**Document excerpt:**
Even Before Legislation Has Been Passed, Ford Bill 124 Disrupts Contract Faculty Negotiations

 

 

 

 

 

 

 

Though it was tabled only moments before Ontario’s Legislative Assembly adjourned for a lengthy five-month break – and though it will likely not be passed until well into November, 2019 – Bill 124 is already having an impact on our negotiating of a new Agreement for our Contract Faculty bargaining unit.

The Protecting a Sustainable Public Sector for Future Generations Act, 2019 was submitted late in the day on June 5, just a day after bargaining teams for WLUFA and the University Administration exchanged proposals and only days before the teams were scheduled to begin negotiations. Because the tabled legislation includes a strict 1% cap on overall compensation, as well as language that makes the legislation, once passed, retroactive to June 5, the WLUFA negotiating team has found itself in the frustrating position of needing to revise the proposals it has been working on for the past six months.

**Apply what you read:**
[1] Using the Bill 124 article, answer these questions.
(a) When is the bill likely to be passed?
(b) What limit does the tabled legislation place on overall compensation?
(c) For how long had the WLUFA negotiating team been working on the proposals it now needs to revise?
[2] Carry on the Bill 124 article from its final sentence, in the same formal register.

**Data:**

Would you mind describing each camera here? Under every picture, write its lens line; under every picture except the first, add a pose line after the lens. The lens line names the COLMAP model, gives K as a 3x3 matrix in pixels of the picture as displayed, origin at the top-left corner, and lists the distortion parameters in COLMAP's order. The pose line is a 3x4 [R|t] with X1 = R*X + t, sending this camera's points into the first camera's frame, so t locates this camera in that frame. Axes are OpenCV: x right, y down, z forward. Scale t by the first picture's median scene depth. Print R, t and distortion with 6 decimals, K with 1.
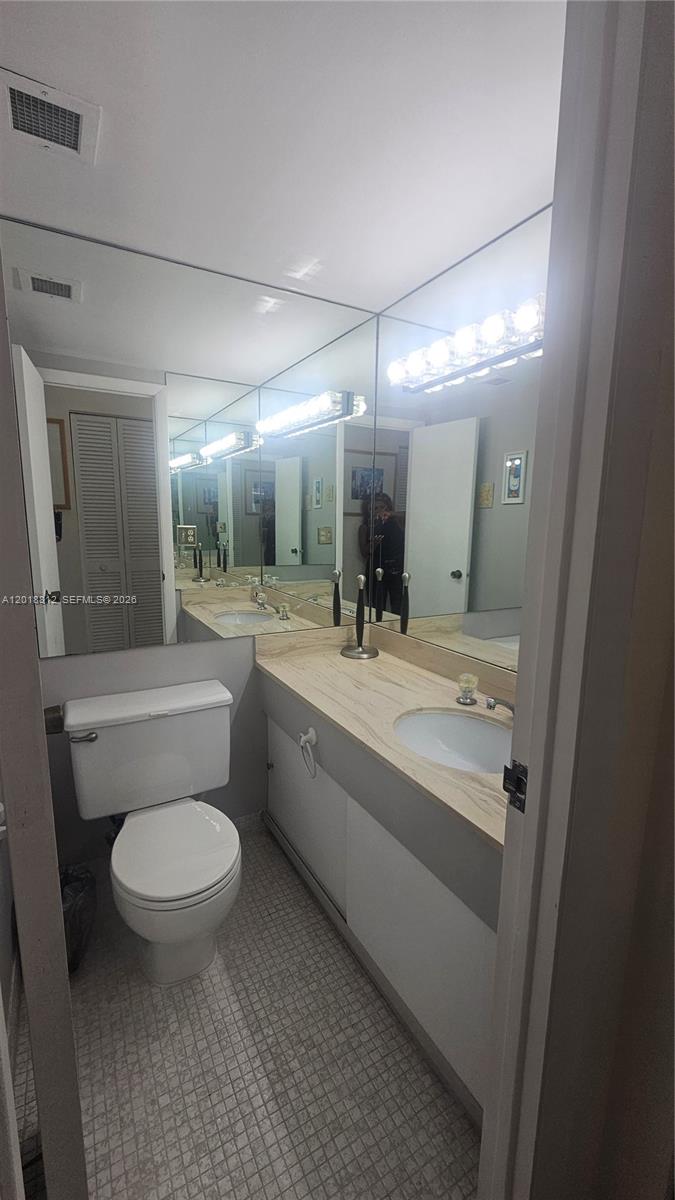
lens RADIAL K [[486.5, 0, 338.0], [0, 486.5, 603.3], [0, 0, 1]] dist [-0.006539, 0.000334]
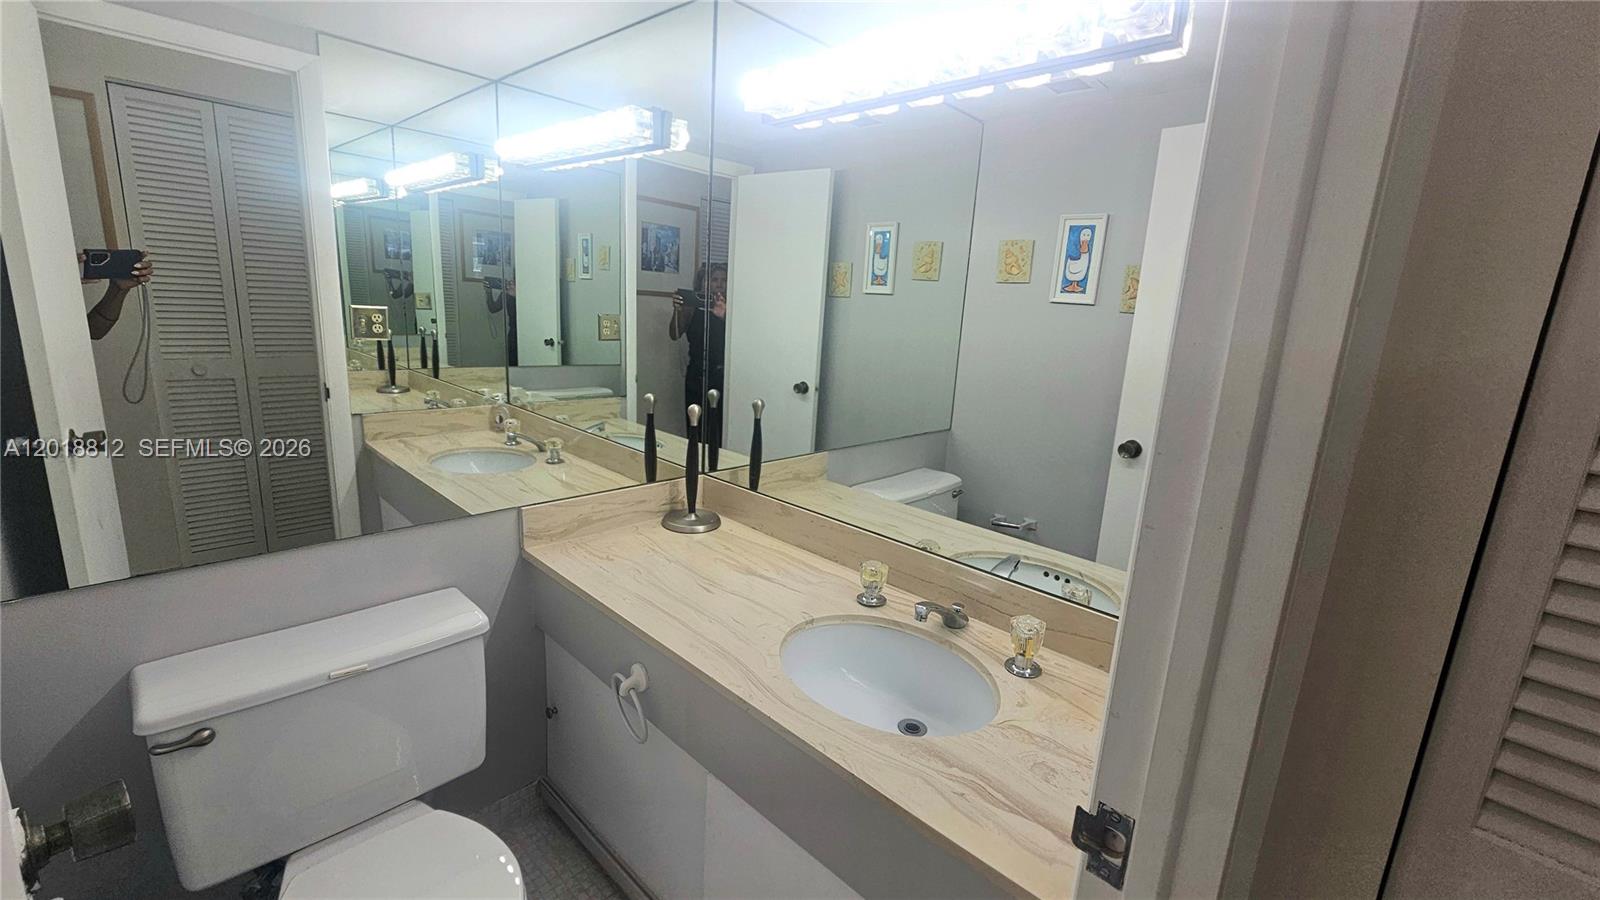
lens RADIAL K [[648.6, 0, 802.5], [0, 648.6, 440.0], [0, 0, 1]] dist [-0.006539, 0.000334]
pose [[0.953756, -0.020778, 0.299863, -0.065798], [0.004663, 0.998511, 0.054360, -0.050362], [-0.300546, -0.050448, 0.952432, 0.116840]]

**Answers provided:**
[1]
(a) Likely not until well into November, 2019.
(b) A strict 1% cap on overall compensation.
(c) For the past six months.

[2]
Original – and optimistic – plans to have a “focused bargaining” approach work as well for CF negotiations as it did for the last Full-time round of bargaining may be in jeopardy, thanks to the Bill. The focused approach to bargaining means that very few major issues are brought to the negotiating table in the hope that discussions remain pointed and productive. This means that the major concerns of the CF bargaining unit — job security, improved compensation, and access to improved benefits — occupied the lion’s share of WLUFA’s bargaining proposal.

With anything that has a monetary value now off the table, job security remains as the only major issue that Bill 124 allows us to negotiate in this round of bargaining. Historically, however, Laurier’s Administration has been averse to negotiating improvements in Contract Faculty job security and have usually found more money to throw on the table at last minute in order to avoid the inclusion of language that would improve the employment conditions of the most precarious workers on our campuses.

Bill 124, of course, makes that strategy a non-option for the Administration. And while we’re certain that the 1% cap on overall compensation has made the Administration’s number-crunchers quite happy, we also know that it’s left their own negotiating team with fewer options at the table.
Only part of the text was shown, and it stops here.